To better understand the relationship—or lack thereof–between freedom and government spending consider the following graph using data from the Heritage Foundation’s Economic Freedom Index. The graph compares two measures: Government Integrity and Government Spending. An initial impression is that the two scores work against each other: that countries with lower government spending have more corruption (they can be found congregated in lower right-hand portion of graph).
However, the relationship is more complex than at first glance. Consider the high-integrity countries listed the top of the chart, those scoring 70 or above. Among these countries, there is little or no relationship between the percentage of their GDP routed through their government and government integrity. It appears that these countries can be equally successful under a strategy which delivers services through the government, through their private sector, or some combination of each.
Now consider countries in the lower right-hand corner of the chart. Their low government spending levels get a hearty endorsement from Heritage but not their lack of government integrity. Notably these include the countries whose citizens are currently showing up at our southern border. Perhaps authoritarian governments feel little pressure to spend resources on their citizens.

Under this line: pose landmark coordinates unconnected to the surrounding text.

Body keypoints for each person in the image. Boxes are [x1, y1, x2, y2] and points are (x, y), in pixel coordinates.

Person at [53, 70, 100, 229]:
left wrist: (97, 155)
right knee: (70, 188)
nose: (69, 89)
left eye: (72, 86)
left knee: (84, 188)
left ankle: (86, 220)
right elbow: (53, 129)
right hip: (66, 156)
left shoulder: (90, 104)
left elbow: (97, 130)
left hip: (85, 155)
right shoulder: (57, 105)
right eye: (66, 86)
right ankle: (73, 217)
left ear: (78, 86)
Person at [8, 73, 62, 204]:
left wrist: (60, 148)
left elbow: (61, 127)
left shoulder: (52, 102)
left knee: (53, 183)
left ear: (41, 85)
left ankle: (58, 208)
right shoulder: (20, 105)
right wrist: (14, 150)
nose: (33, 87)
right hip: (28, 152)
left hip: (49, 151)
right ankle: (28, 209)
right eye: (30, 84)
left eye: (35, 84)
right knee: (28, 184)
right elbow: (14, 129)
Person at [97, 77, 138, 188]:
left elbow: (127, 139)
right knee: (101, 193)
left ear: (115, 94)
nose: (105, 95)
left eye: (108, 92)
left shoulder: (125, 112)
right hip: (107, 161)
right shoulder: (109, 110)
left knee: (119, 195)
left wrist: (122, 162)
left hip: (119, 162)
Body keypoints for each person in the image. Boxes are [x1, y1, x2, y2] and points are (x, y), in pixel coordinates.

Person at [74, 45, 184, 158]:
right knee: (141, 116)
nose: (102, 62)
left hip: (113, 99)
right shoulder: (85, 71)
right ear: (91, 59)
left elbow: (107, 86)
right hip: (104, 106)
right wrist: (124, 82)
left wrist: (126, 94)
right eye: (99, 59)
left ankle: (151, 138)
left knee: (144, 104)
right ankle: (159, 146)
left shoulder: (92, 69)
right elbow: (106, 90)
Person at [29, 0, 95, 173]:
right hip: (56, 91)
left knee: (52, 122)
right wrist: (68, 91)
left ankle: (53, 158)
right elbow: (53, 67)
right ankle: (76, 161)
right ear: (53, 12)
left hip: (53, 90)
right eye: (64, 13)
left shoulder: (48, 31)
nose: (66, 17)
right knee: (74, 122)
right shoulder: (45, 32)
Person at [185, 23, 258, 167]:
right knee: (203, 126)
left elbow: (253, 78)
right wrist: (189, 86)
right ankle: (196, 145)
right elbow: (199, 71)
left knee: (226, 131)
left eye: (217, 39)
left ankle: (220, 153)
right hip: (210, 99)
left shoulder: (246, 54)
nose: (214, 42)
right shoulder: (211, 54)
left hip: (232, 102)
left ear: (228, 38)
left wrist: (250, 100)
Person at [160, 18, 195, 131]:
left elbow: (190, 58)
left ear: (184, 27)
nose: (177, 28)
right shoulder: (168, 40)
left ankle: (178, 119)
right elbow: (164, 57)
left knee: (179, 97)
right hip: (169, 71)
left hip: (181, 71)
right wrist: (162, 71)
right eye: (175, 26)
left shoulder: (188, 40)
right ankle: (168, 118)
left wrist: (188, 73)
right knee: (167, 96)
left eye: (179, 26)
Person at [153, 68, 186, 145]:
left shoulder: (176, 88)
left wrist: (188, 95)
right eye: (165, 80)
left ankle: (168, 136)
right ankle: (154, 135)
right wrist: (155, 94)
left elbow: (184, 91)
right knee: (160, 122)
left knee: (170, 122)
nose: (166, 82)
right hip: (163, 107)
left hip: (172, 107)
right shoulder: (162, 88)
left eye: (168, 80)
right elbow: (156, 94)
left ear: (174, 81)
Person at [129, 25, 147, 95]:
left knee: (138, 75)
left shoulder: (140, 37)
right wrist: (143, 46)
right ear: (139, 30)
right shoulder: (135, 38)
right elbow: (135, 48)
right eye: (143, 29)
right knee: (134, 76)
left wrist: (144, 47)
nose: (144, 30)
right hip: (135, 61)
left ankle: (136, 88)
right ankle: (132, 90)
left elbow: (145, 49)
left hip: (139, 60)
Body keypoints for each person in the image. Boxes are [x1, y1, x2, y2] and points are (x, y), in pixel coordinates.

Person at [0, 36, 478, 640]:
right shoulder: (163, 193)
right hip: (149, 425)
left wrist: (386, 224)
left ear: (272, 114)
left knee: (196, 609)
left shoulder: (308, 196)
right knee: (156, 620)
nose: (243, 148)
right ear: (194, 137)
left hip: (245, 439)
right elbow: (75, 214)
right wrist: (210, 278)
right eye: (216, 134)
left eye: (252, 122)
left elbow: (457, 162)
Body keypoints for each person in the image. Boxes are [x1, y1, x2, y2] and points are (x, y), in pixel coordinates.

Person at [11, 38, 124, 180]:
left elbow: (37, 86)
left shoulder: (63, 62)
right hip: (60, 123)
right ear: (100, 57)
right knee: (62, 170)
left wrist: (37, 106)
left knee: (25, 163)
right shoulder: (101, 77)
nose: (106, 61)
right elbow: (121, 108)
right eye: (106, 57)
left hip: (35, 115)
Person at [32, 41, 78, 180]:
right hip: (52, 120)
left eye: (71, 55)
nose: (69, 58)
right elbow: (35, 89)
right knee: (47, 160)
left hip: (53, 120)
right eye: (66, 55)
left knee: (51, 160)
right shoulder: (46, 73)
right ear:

Applying Economic Freedom to the States
Several of the same groups mentioned above have also applied the concept of “economic freedom” to the states. In general, their ratings reflect the same right-wing philosophy, downgrading states for high government spending and high marginal taxes. In addition, states are rated “more free” if they have “right-to-work” legislation, lack a minimum wage law, and low union membership.
Do states rated more economically free have a better economic record? The next graph compares each state’s rating on the Fraser Institute’s economic freedom Index (on the horizontal axis) to that state’s growth in gross domestic product in the 2011-18-time frame (on the vertical axis). A high rating for economic freedom (states toward the right of graph) is no guarantee of outstanding growth (states toward the top).
The three West Coast states—California, Oregon, and Washington (shown in green}—enjoyed high growth during this period. Yet two were given anemic economic freedom ratings.
Likewise, Wisconsin, its neighbors, and other Great Lakes states (shown in red) all had very similar growth, despite considerable policy differences. Perhaps geography is destiny.
Cato rates states’ freedom in 11 different dimensions. It applauds Wisconsin’s adoption of right-to-work legislation and places Wisconsin squarely in the middle, at 24th, both overall and economic. Summarizing, it says that “Wisconsin is one of the most improved states since 2010, but a great deal of the credit for that goes to a rise in personal freedom, not just economic freedom.” Other than pointing to the passage of concealed-carry legislation, however, it does not explain why it concludes that personal liberty increased.
The use of “freedom” to describe a set of economic policies has two troubling implications. One is that it is used to sugar coat a set of policies whose result is greater economic inequality in American society. Who, after all, can be opposed to more “freedom”?
A second is the resulting trivialization of freedom at a time when democratic norms are under attack globally and in United States. If, as suggested by Cato’s report, freedom means being able to carry a concealed gun, buy cheap cigarettes and beer, and to ride without a helmet, how can it be a serious value?